Under his guidance, I did research on one of my favorite authors, Gilbert Keith Chesterton, a journalist. In reading Chesterton, I noticed how much he used the semicolon in his many writings. Thus, I wrote my first term paper on “Gilbert Keith Chesterton’s Use of the Semicolon.” Gervase loved my paper and this gave me the confidence I needed to continue to do research and writing to this day.

Gervase possessed a terrific sense of humor. He once called on Jack, who did poorly on a test, saying if you don’t improve “I’ll flunk you so low a pancake will look like the Empire State Building.” To another student, Gervase quipped, “Bubba, you need not come up to the front of the class to receive your grade. I’ll roll it down to you.” 

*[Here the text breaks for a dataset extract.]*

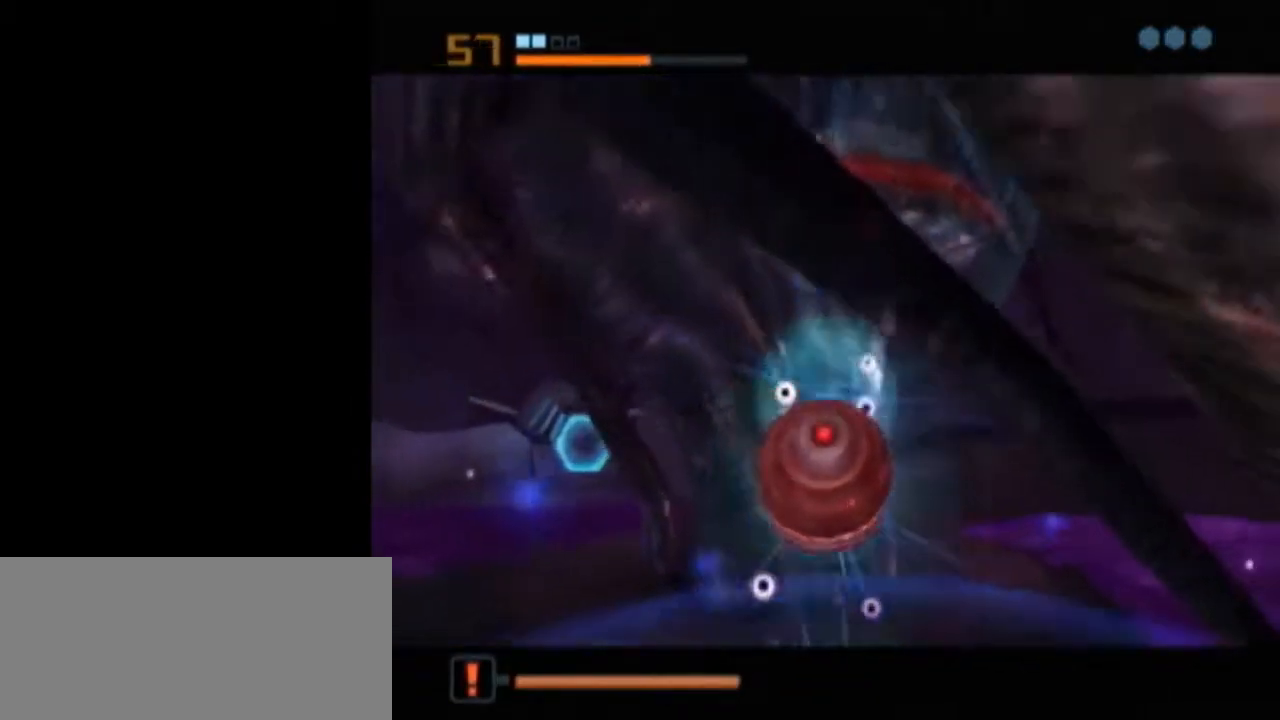
{"buttons": ["L1"], "left_stick": "center", "right_stick": "center", "events": [[50, "L1", "down"]]}
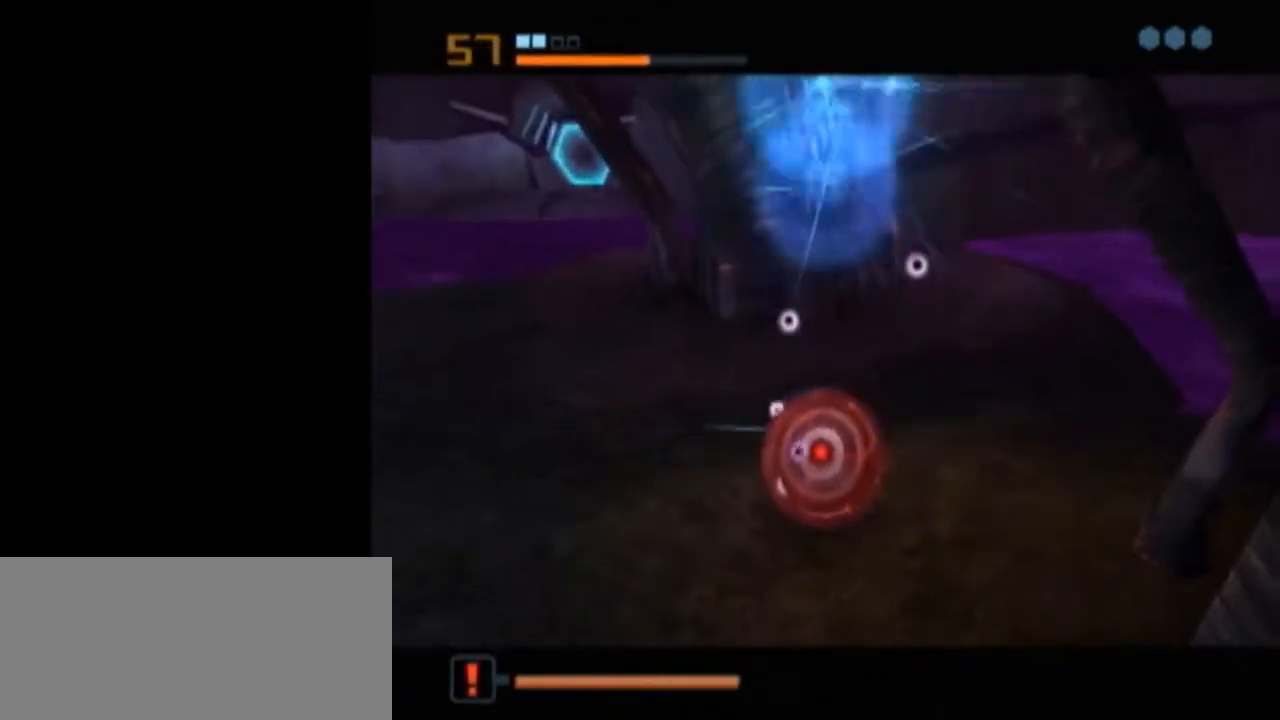
{"buttons": ["B", "L1"], "left_stick": "up-left", "right_stick": "center", "events": [[183, "L1", "up"], [400, "L1", "down"], [400, "X", "down"], [433, "B", "down"], [433, "left_stick", "up-left"], [467, "X", "up"]]}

Gervase’s interests ranged over many domains. What made him so inspiring as a teacher was this: he felt at home discussing Werner Heisenberg’s Uncertainty Principle, as much as novels and true stories like Antoine du Saint Exupéry’s book titled, "Wind, Sand, and Stars."   

Gervase came out with some memorable phrases that could pass as aphorisms. He once said that “One never graduates from human nature.” Another time he asserted that “No one has a monopoly on wisdom,” and conversely “No one has a monopoly on stupidity.” I have found myself repeating these gems of wisdom to my students over the years.

Gervase died in 1981 when he was only 64 years old. Though he died at an early age, his memory lives on in the minds and hearts of those like me, who venerated the ground on which he walked. I miss him dearly.

Richard Penaskovic is an emeritus professor at Auburn University, who taught religious studies for 30 years.